>>>>>
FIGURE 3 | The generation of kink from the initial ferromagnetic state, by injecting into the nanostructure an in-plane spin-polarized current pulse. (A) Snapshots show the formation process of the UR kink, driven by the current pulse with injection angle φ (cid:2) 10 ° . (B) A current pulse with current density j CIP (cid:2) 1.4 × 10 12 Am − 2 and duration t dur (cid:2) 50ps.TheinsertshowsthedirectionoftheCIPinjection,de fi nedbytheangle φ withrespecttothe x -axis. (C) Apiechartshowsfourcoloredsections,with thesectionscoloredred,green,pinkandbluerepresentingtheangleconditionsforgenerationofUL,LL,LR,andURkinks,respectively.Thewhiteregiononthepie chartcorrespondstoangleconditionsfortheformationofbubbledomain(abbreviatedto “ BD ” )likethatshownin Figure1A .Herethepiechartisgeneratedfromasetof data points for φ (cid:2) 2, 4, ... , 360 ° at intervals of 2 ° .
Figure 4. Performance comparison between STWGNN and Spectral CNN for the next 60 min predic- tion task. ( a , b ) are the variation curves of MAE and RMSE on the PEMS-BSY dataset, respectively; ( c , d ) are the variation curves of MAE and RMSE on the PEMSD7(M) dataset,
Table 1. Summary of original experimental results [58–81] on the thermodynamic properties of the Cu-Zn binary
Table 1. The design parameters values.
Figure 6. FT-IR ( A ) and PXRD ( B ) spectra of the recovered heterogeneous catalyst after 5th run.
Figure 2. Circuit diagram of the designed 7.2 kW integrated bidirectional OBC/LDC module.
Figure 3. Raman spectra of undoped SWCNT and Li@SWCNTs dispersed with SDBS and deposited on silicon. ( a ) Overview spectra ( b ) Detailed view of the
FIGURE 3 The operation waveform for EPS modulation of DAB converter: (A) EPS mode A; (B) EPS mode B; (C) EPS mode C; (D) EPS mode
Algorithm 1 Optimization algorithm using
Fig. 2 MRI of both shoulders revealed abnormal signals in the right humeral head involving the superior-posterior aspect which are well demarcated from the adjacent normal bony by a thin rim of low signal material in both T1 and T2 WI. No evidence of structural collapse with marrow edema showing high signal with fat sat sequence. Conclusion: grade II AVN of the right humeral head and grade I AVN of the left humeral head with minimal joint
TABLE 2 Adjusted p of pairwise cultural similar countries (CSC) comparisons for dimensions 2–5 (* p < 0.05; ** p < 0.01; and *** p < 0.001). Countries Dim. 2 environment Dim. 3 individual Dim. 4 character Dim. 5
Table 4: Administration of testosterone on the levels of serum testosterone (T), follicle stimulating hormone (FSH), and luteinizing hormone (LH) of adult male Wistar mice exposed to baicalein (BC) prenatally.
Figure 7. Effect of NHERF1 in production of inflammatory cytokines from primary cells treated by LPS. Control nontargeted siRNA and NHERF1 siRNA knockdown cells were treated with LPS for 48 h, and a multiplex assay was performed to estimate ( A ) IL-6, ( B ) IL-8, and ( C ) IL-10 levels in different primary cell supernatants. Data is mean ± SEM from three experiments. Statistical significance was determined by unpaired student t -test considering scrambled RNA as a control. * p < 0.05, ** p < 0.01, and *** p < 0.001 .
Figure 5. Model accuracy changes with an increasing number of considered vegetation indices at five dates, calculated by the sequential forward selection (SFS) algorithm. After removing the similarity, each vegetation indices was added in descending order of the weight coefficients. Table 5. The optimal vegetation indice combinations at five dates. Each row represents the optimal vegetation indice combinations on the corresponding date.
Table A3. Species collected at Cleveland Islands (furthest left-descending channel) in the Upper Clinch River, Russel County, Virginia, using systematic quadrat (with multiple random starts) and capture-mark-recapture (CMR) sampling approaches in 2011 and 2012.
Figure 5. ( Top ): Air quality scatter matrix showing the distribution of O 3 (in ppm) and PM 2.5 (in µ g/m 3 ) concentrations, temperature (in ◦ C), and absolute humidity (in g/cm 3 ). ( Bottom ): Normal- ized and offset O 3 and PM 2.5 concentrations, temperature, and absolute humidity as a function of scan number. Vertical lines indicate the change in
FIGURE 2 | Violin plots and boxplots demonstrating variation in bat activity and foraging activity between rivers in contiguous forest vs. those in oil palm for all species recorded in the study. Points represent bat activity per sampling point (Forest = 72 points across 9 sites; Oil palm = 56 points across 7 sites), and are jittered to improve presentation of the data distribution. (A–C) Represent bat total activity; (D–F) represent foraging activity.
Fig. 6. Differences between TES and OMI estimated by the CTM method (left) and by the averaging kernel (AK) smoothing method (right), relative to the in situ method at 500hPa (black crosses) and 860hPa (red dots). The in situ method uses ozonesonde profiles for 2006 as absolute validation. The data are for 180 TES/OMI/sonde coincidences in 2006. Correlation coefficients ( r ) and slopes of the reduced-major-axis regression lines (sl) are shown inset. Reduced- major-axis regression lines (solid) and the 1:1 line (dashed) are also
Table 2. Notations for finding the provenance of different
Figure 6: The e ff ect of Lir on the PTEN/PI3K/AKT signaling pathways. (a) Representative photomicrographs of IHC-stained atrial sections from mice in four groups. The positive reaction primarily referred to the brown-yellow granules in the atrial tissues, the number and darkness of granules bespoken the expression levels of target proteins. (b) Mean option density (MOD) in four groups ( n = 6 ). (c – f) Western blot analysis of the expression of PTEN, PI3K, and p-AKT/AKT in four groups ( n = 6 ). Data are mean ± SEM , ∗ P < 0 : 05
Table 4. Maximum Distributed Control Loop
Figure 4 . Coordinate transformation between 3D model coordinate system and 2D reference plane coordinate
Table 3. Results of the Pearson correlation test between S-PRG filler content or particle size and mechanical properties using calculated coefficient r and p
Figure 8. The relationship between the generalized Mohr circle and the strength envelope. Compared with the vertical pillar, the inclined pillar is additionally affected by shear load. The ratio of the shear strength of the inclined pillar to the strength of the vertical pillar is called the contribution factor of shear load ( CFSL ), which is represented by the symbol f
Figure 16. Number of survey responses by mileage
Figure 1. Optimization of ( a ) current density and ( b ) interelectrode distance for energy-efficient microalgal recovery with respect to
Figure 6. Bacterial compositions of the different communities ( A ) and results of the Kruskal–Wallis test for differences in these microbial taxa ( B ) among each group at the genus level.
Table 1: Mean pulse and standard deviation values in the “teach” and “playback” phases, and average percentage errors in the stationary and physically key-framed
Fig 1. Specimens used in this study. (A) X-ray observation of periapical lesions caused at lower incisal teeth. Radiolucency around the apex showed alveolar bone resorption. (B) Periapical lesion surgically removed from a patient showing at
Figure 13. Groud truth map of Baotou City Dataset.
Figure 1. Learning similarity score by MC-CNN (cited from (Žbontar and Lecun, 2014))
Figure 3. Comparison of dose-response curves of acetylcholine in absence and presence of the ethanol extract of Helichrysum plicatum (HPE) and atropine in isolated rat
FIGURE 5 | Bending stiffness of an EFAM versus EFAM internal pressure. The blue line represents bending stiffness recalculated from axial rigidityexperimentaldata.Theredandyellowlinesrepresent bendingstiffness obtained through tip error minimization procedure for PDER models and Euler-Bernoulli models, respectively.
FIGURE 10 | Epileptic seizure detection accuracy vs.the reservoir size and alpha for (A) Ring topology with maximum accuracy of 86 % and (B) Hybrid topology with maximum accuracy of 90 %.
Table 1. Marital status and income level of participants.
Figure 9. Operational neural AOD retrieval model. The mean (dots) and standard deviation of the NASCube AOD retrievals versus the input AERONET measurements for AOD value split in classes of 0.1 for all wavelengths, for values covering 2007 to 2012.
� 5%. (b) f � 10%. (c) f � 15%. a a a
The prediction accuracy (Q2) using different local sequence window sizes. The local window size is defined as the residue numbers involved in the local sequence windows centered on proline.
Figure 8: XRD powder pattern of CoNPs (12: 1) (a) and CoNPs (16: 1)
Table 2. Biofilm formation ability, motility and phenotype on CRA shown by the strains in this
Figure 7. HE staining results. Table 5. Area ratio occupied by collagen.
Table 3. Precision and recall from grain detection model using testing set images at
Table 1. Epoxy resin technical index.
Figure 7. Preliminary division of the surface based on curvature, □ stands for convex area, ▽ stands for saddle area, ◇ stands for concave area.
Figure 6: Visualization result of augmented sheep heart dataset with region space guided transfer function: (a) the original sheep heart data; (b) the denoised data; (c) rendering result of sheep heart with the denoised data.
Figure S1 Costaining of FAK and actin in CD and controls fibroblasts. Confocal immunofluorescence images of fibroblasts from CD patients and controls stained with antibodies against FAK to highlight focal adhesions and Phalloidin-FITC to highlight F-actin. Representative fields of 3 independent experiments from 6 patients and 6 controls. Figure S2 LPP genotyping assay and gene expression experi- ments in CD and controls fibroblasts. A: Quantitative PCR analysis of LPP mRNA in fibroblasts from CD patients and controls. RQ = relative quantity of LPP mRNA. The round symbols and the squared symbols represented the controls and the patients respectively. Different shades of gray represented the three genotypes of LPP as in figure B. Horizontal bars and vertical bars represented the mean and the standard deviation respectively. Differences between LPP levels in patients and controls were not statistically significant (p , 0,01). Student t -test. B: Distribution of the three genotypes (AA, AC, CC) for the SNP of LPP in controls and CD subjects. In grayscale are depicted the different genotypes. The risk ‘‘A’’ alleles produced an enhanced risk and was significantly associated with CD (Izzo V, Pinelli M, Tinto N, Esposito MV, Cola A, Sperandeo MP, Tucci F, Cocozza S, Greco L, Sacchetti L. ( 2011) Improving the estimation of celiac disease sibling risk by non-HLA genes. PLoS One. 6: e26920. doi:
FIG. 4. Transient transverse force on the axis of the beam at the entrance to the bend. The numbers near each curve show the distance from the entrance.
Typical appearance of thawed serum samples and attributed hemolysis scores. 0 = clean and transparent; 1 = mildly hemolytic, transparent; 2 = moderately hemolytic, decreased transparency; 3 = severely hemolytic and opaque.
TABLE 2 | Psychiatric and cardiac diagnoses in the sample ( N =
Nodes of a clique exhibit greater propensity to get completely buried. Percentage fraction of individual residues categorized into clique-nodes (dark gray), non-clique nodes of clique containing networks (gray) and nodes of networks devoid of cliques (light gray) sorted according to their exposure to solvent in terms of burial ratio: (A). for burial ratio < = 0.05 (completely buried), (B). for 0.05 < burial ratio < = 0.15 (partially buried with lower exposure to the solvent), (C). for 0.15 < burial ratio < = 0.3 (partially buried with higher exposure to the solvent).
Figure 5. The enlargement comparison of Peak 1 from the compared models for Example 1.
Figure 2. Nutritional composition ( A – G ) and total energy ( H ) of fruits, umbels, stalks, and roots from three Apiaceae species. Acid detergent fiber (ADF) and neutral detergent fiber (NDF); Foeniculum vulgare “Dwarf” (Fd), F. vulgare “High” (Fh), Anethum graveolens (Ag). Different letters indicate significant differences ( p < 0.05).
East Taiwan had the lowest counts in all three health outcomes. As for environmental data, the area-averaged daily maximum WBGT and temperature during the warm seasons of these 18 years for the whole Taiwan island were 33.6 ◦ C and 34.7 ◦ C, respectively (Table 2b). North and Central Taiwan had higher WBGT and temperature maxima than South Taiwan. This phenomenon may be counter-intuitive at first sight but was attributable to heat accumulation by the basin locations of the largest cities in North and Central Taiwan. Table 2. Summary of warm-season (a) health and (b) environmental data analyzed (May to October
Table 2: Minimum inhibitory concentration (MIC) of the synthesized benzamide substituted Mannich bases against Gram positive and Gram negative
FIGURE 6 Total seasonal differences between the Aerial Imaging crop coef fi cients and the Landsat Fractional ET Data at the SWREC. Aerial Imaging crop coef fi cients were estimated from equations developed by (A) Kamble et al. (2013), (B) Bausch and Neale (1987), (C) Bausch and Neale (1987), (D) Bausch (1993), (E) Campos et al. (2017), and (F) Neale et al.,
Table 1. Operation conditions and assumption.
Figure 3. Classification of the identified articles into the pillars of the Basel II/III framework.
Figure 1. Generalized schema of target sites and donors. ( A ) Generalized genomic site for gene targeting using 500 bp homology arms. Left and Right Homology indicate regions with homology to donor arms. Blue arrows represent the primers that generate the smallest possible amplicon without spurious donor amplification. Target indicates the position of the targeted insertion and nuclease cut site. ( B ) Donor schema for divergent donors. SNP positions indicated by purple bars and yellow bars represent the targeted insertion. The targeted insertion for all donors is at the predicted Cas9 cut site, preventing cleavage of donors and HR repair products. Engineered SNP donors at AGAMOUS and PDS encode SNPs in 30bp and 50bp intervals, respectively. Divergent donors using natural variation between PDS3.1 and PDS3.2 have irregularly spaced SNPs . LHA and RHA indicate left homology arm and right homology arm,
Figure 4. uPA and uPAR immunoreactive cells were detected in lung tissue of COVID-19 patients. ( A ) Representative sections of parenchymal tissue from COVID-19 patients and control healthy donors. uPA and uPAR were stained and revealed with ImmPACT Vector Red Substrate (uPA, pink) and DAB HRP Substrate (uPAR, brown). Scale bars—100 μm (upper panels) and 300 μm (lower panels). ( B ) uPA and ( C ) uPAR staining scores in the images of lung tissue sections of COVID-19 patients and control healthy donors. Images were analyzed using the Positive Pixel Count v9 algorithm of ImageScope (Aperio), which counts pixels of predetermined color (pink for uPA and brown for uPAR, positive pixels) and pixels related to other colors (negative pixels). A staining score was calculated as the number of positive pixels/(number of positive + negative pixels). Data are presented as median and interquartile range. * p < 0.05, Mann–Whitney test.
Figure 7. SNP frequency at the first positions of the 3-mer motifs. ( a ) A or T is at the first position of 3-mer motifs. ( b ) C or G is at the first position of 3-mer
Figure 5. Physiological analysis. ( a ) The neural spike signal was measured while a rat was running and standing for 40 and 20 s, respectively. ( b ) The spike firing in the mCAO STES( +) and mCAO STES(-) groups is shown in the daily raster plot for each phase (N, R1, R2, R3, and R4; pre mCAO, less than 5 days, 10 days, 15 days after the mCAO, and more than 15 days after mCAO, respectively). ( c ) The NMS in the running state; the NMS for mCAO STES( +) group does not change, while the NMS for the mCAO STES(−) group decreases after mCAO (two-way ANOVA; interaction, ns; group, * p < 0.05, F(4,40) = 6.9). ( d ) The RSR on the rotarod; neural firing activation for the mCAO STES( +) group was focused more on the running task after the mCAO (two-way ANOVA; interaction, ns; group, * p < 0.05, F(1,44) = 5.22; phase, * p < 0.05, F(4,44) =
<<<<<
Going back to the entries above, set down exactly the lines that begin at the one with "The prediction accuracy" and end at the one with "Table 2. Biofilm", both included, and nothing else.

▸ **RESPONSE AREA**:
The prediction accuracy (Q2) using different local sequence window sizes. The local window size is defined as the residue numbers involved in the local sequence windows centered on proline.
Figure 8: XRD powder pattern of CoNPs (12: 1) (a) and CoNPs (16: 1)
Table 2. Biofilm formation ability, motility and phenotype on CRA shown by the strains in this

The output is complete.